- [Work request] This task calls for copying every line of the records that includes the word "pixels".

- [Input data]
---+---

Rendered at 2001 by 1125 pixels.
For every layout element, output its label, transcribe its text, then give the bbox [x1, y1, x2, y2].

---+---

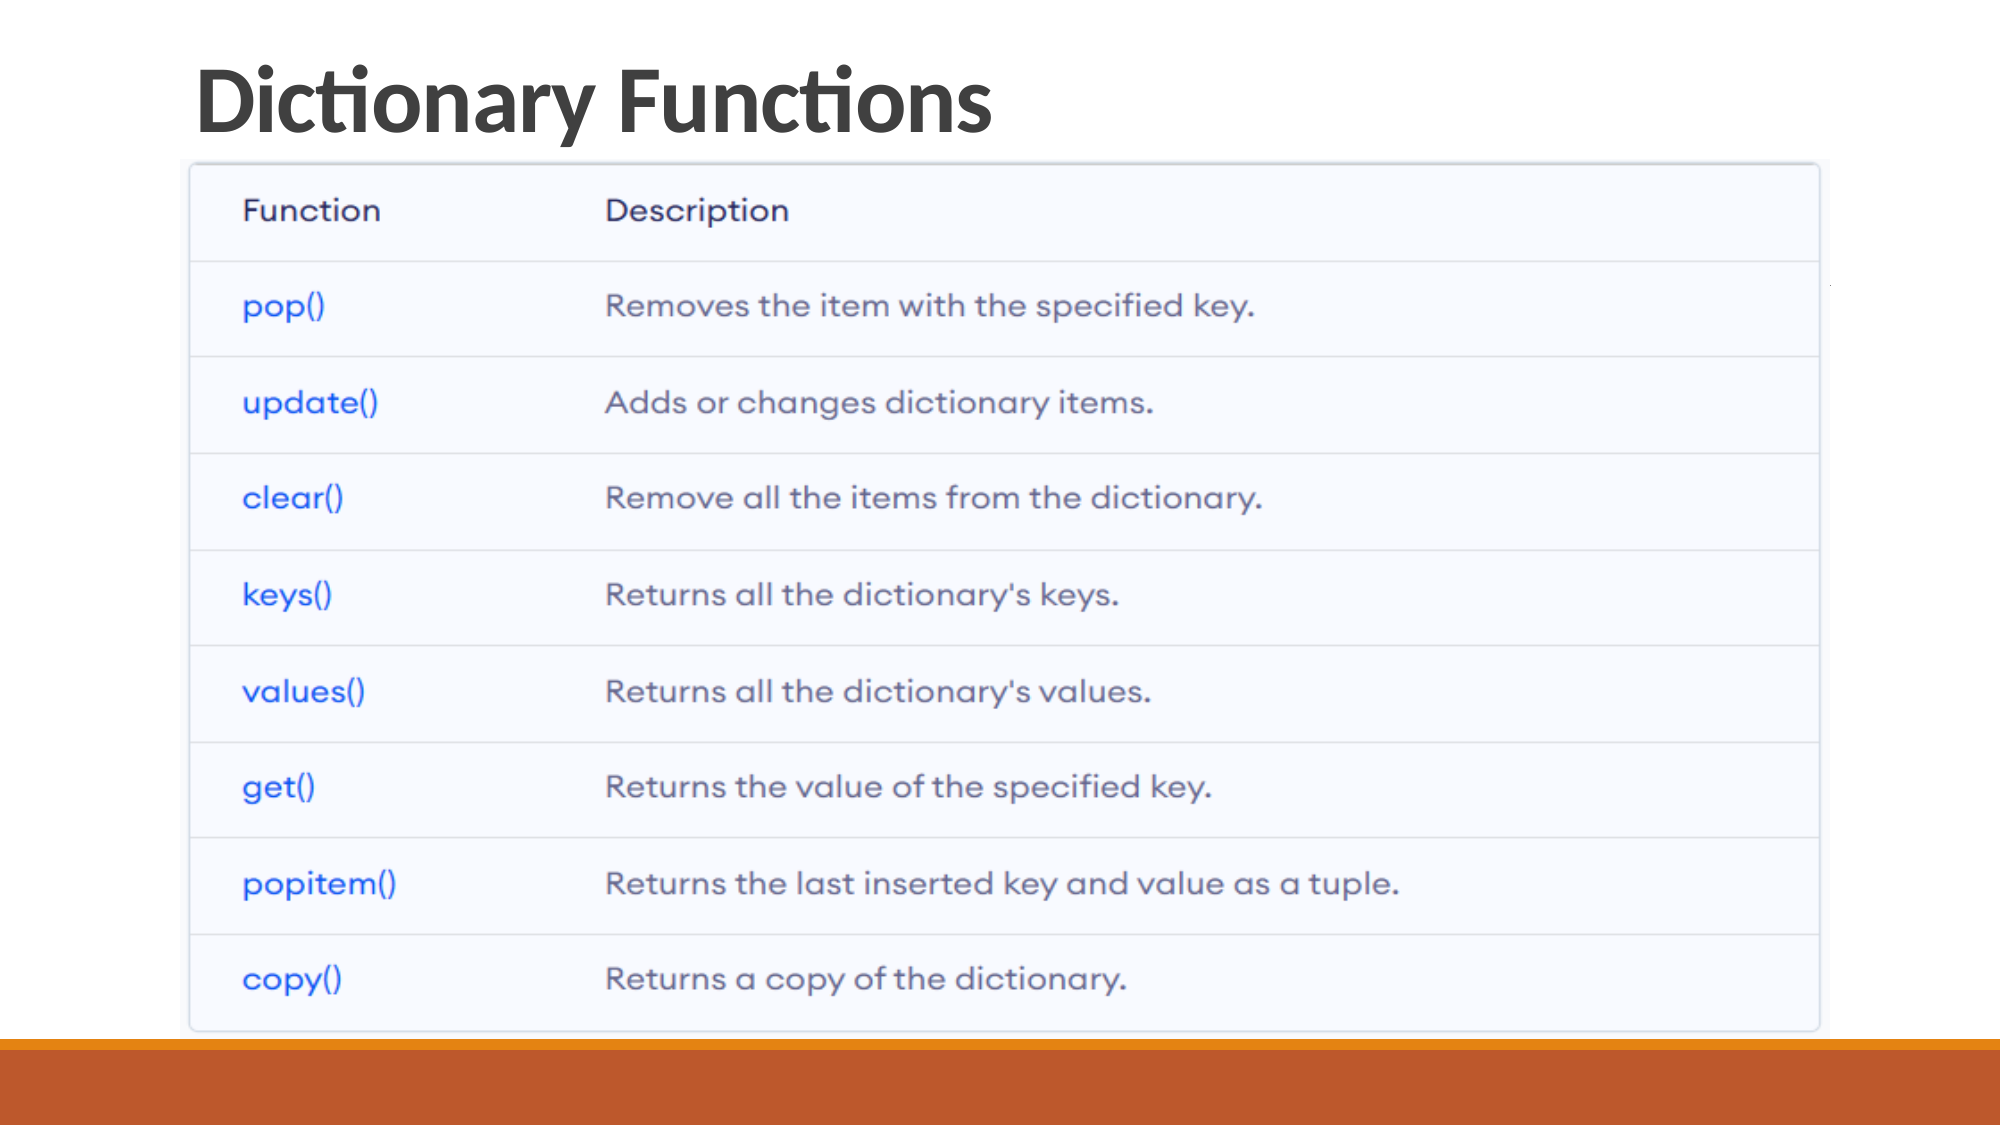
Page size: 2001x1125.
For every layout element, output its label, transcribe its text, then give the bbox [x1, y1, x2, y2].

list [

---+---

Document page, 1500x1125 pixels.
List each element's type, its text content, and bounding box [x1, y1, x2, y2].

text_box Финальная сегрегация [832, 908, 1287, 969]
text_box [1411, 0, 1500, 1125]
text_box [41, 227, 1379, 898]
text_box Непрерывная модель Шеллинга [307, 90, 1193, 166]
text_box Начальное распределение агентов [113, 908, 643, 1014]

---+---

- [Output of the task]
Rendered at 2001 by 1125 pixels.
Document page, 1500x1125 pixels.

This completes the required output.